• Problem requirements
Read through the listing below and return only the lines containing "pixels".

• Provided data
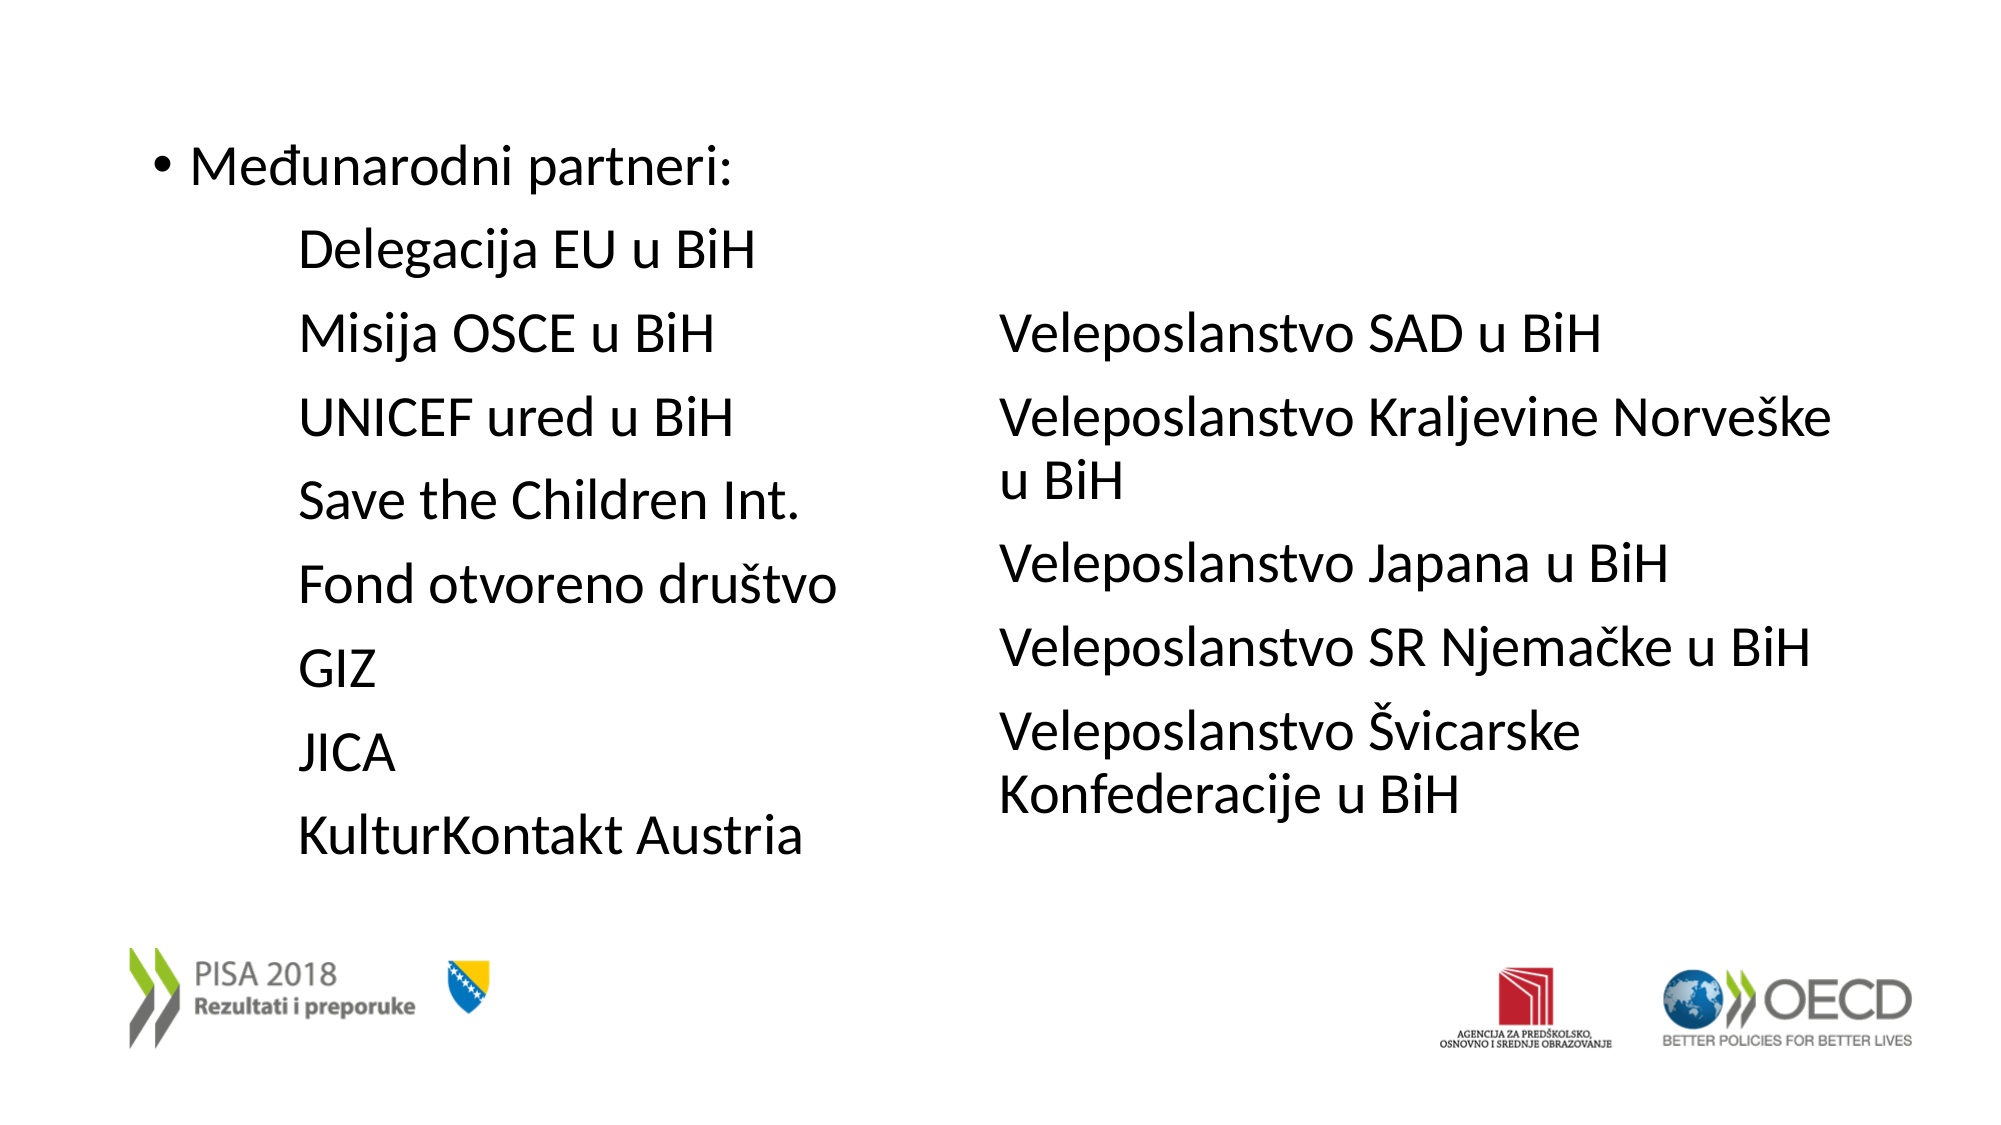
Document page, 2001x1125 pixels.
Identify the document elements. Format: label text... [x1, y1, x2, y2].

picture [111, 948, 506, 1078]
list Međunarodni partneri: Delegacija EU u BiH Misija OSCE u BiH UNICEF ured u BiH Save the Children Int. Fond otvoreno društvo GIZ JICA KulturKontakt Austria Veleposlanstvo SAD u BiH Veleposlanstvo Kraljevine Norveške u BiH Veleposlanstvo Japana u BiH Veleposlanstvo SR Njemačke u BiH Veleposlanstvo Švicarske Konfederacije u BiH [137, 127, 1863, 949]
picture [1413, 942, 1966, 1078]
==
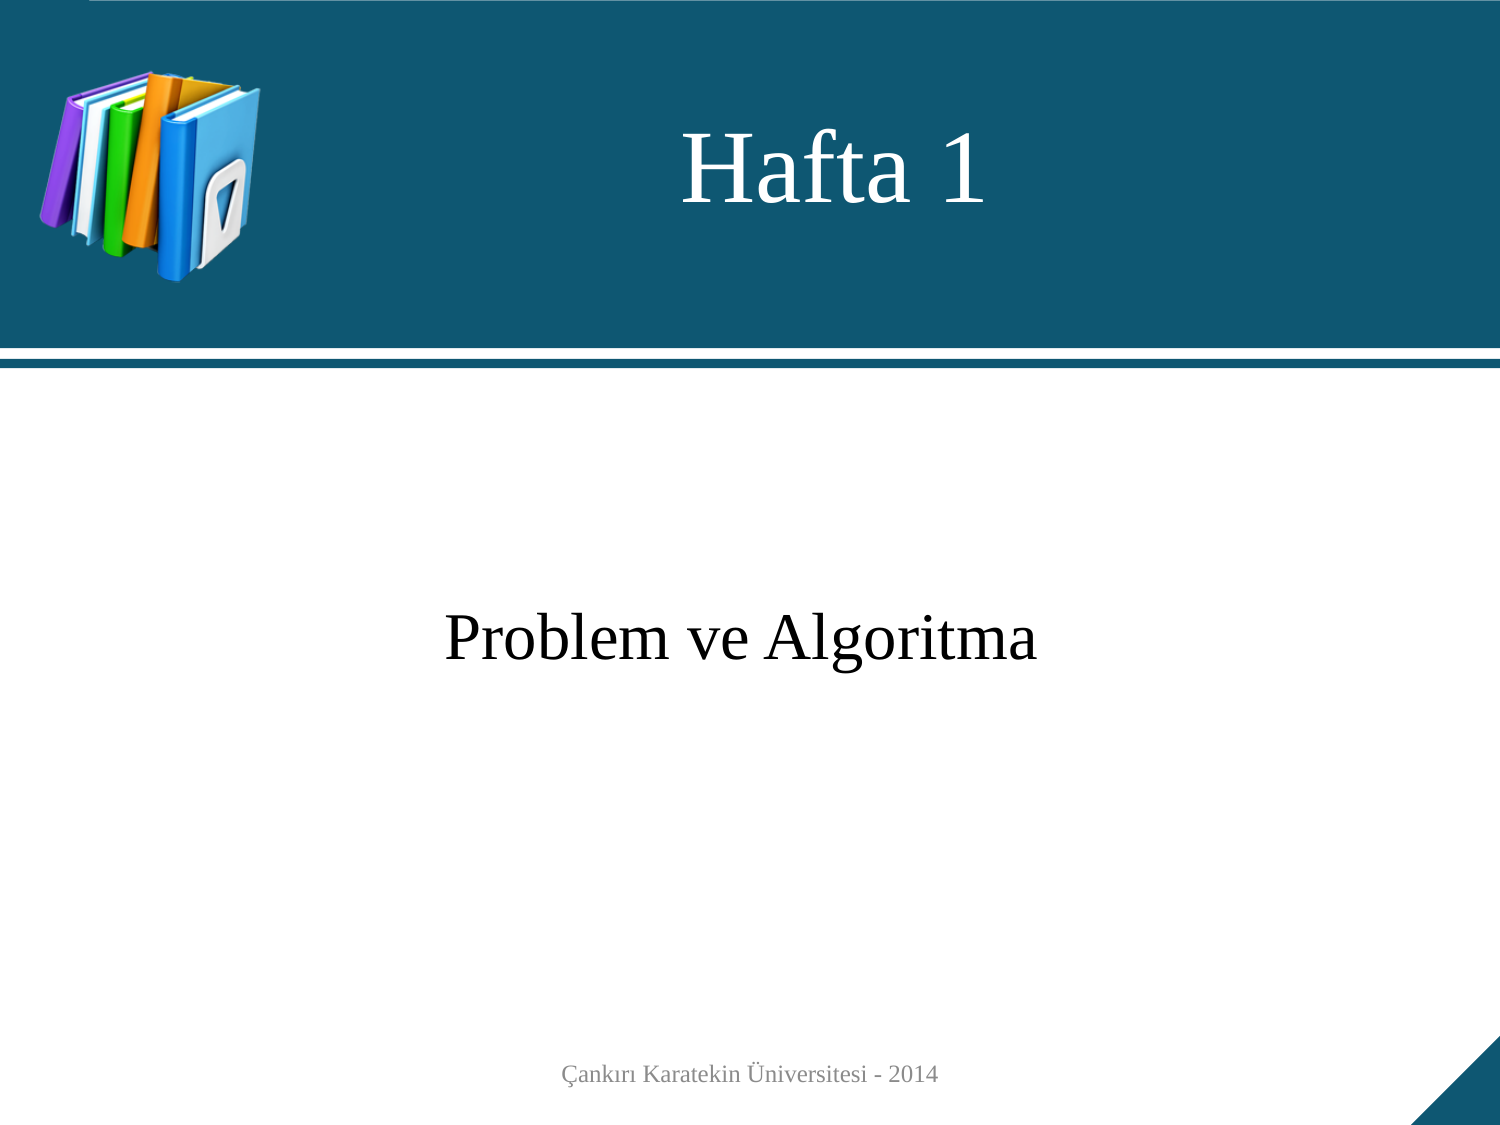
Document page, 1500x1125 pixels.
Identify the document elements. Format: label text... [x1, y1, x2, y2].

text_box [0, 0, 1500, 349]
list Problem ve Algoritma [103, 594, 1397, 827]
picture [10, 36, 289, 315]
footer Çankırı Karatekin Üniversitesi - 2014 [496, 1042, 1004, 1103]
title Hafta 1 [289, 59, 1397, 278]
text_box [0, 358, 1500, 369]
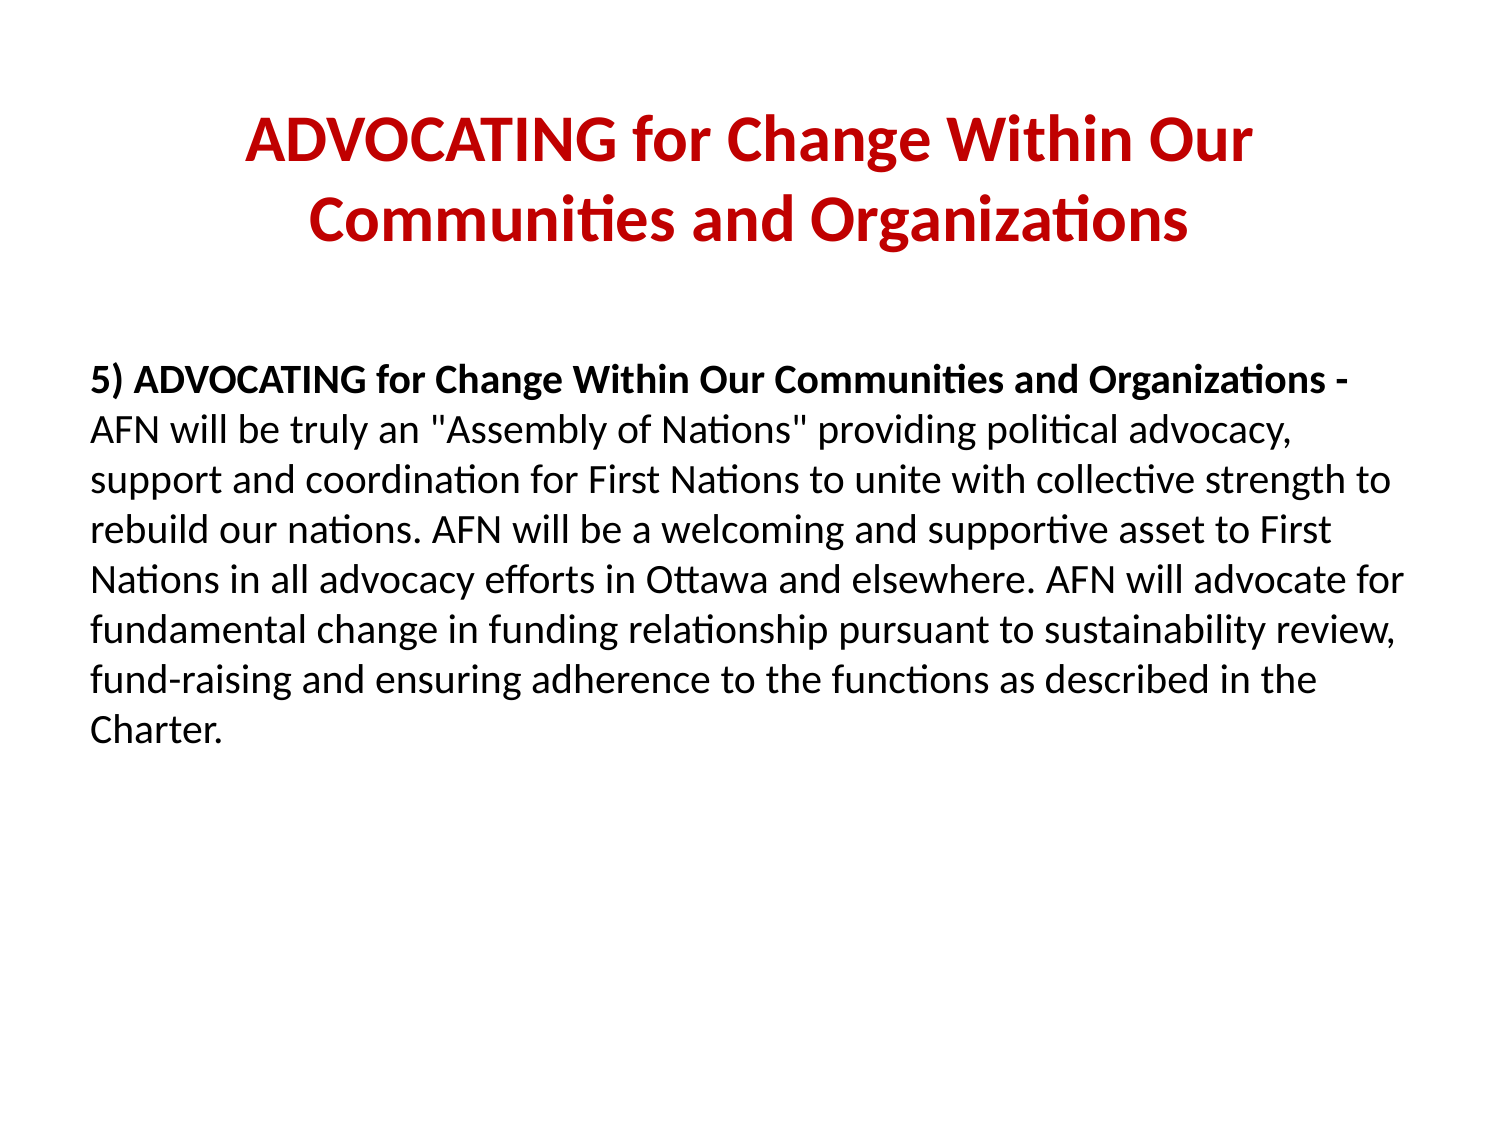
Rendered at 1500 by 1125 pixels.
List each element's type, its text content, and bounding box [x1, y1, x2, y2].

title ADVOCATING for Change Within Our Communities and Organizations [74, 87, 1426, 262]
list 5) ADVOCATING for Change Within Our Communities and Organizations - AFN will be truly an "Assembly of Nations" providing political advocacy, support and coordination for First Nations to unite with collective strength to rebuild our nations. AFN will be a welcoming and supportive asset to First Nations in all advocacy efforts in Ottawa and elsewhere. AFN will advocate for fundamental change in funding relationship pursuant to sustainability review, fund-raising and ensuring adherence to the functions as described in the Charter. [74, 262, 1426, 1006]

• Exercise answer
Document page, 2001x1125 pixels.
Document page, 1500x1125 pixels.
Rendered at 1500 by 1125 pixels.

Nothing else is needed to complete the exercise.